Nun gibt es Leute, die gehen nur mit großer Umsichtigkeit
” an ein Problem ran. JoelSpolsky nennt solche Leute in einem seiner Artikel ArchitectureAstronauts:
When you go too far up, abstraction-wise, you run out of oxygen. Sometimes smart thinkers just don’t know when to stop, and they create these absurd, all-encompassing, high-level pictures of the universe that are all good and fine, but don’t actually mean anything at all.
These are the people I call Architecture Astronauts. It’s very hard to get them to write code or design programs, because they won’t stop thinking about Architecture. They’re astronauts because they are above the oxygen level, I don’t know how they’re breathing.
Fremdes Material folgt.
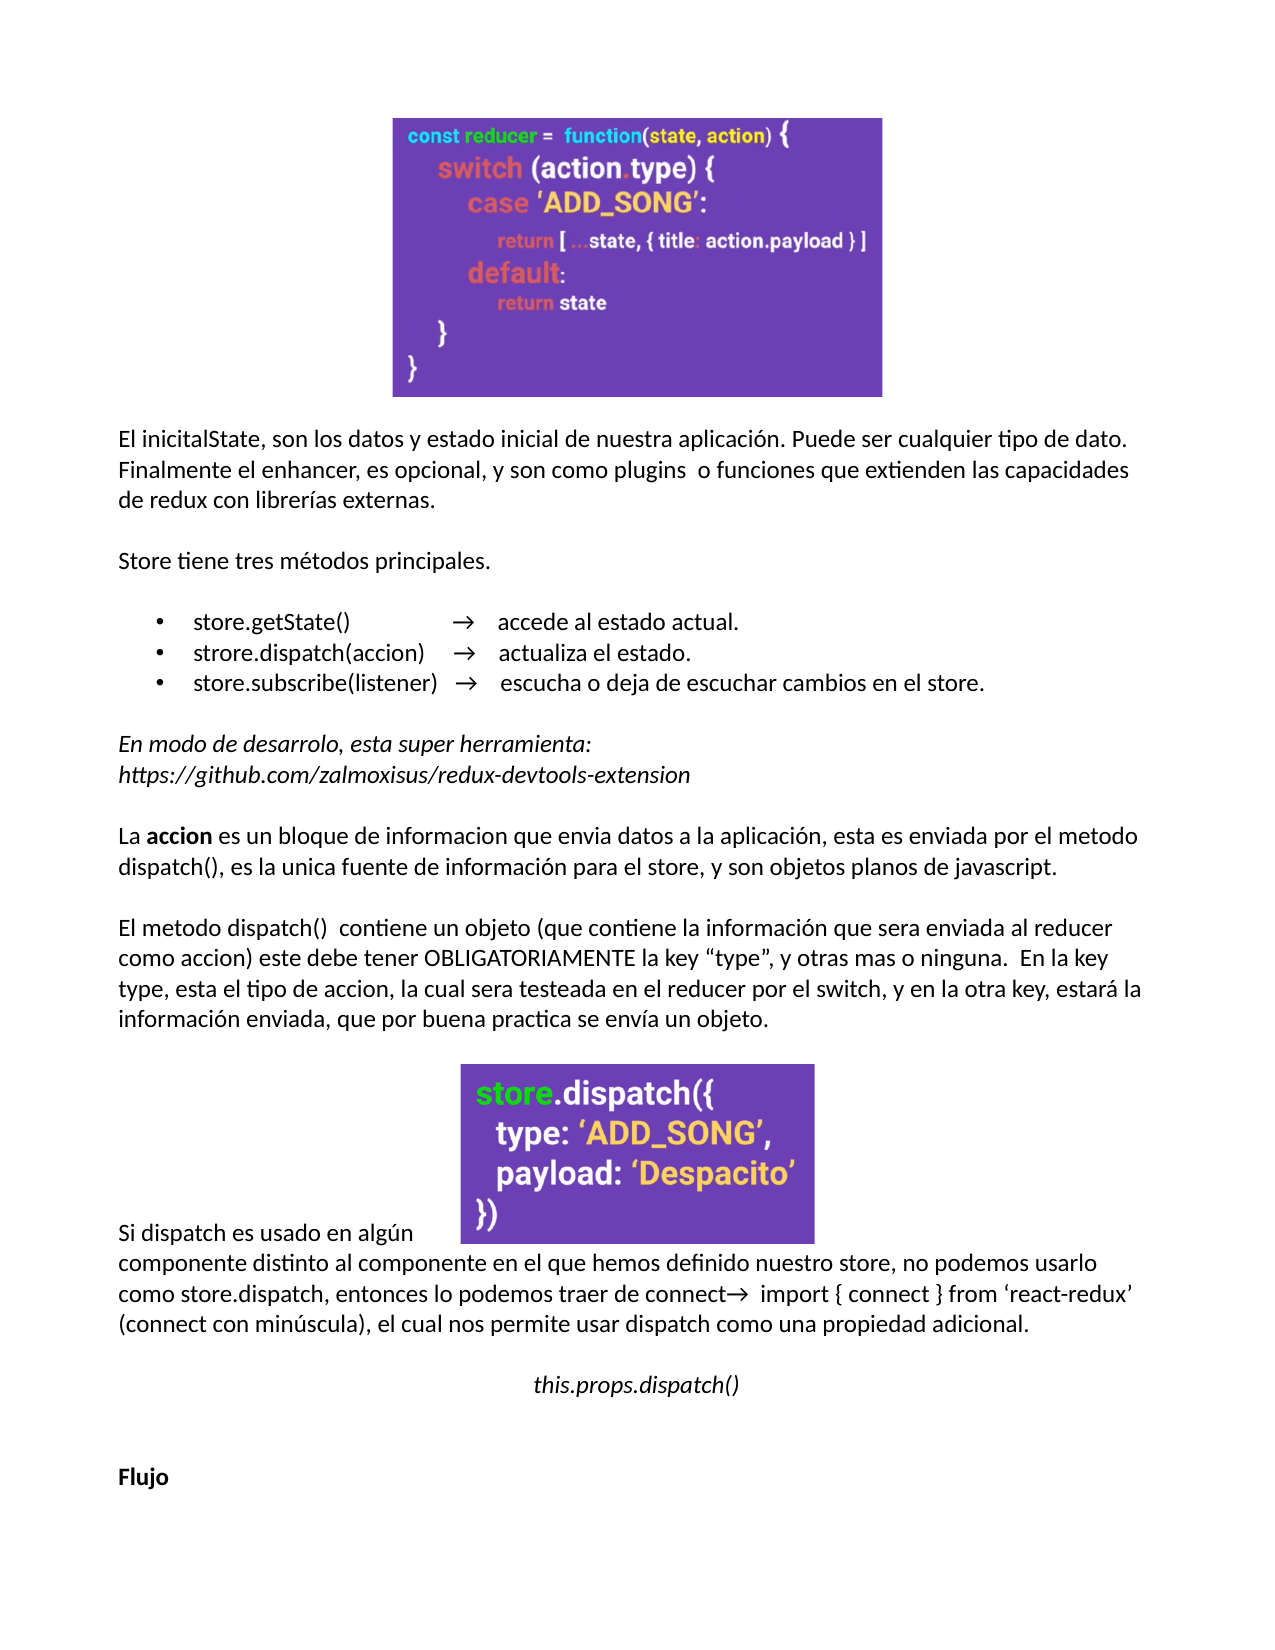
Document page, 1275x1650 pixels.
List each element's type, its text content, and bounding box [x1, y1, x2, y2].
They tend to work for really big companies that can afford to have lots of unproductive people with really advanced degrees that don’t contribute to the bottom line.
Ein einfaches Beispiel
In Unittesten von regulären Ausdrücken habe ich beschrieben, wie ich seit kurzem reguläre Ausdrücke (RE) mit UnitTests auf Korrektheit und bei Änderungen auf Rückwärtskompatibilität teste. Solche Tests sind besonders gut, wenn man die RE öfter mal abändert (ReFactoring) oder neue Funktionalität hinzufügt: Man kann sicher sein, dass Altes weiterhin funktioniert. Diese Gewissheit macht es wesentlich einfacher, neue Funktionalität hinzuzufügen. Man traut es sich. So kann man schrittweise an die Lösung eines Problems herangehen. Konkret ist das so, dass ich erst einen einfachen RE zusammensetze, der ein einfaches Testbeispiel korrekt matcht. Dann ändere ich den RE solange ab, bis er alle Testbeispiele richtig matcht. Fertig!
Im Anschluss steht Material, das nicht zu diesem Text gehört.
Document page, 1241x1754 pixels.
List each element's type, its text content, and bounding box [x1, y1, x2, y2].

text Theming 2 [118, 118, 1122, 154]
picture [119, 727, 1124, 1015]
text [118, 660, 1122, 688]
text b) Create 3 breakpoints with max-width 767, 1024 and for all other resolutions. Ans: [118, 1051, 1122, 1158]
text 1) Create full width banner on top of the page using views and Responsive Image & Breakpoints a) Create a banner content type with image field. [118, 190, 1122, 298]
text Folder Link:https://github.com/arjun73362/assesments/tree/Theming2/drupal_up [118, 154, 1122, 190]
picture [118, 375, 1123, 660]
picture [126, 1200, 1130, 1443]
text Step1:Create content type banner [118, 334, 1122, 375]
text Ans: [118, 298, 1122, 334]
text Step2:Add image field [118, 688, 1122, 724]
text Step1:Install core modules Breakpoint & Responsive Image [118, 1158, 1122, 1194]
Was ist hier nun der Unterschied zum Architekturastronauten? Er würde hier nicht aufhören, sondern alle möglichen Sonderfälle, auf die er irgendwann einmal stossen könnte ebenfalls abzudecken versuchen. Das ist ein Fehler, eine PrematureOptimization (PO). PO sehe ich nicht nur als Problem im Zusammenhang mit Geschwindigkeitsoptimierungen, sondern immer dann, wenn versucht wird Eventualitäten abzudecken, von denen man nicht sicher ist, ob sie überhaupt auftreten werden oder können. Natürlich muss man in seinen Programmen mögliche Fehler abfangen. Darum geht es nicht. Es geht um Entscheidungen im Design (auch im Design von Regulären Ausdrücken, beispielsweise) und in der Architektur. Wenn hier eine Änderung oder Erweiterung nicht absolut notwendig ist, sollte man sie nicht machen. Durch UnitTests wird generell ein späteres Ändern bzw. ReFactoring, wenn es notwendig wird, wesentlich erleichtert.
Dies ist auch der Ansatz im ExtremeProgramming:
Always implement things when you actually need them, never when you just foresee that you need them.
Ein Weg zu diesem Ansatz, den ich oben schon angerissen habe ist:
Do the simplest thing that could possibly work.
Also: ganz einfache reguläre Ausdrücke. Nur soviel, dass das, was man machen möchte funktioniert. Neue Funktionalität später hinzufügen. Mögen dann UnitTests mit dir sein!
Architekturastronauten missachten diesen Rat. Sie haben größeres im Sinn. Sie schweben über den Wolken und haben kaum den Nerv, die tatsächlichen Probleme zu lösen, die gelöst werden müssen. Jetzt.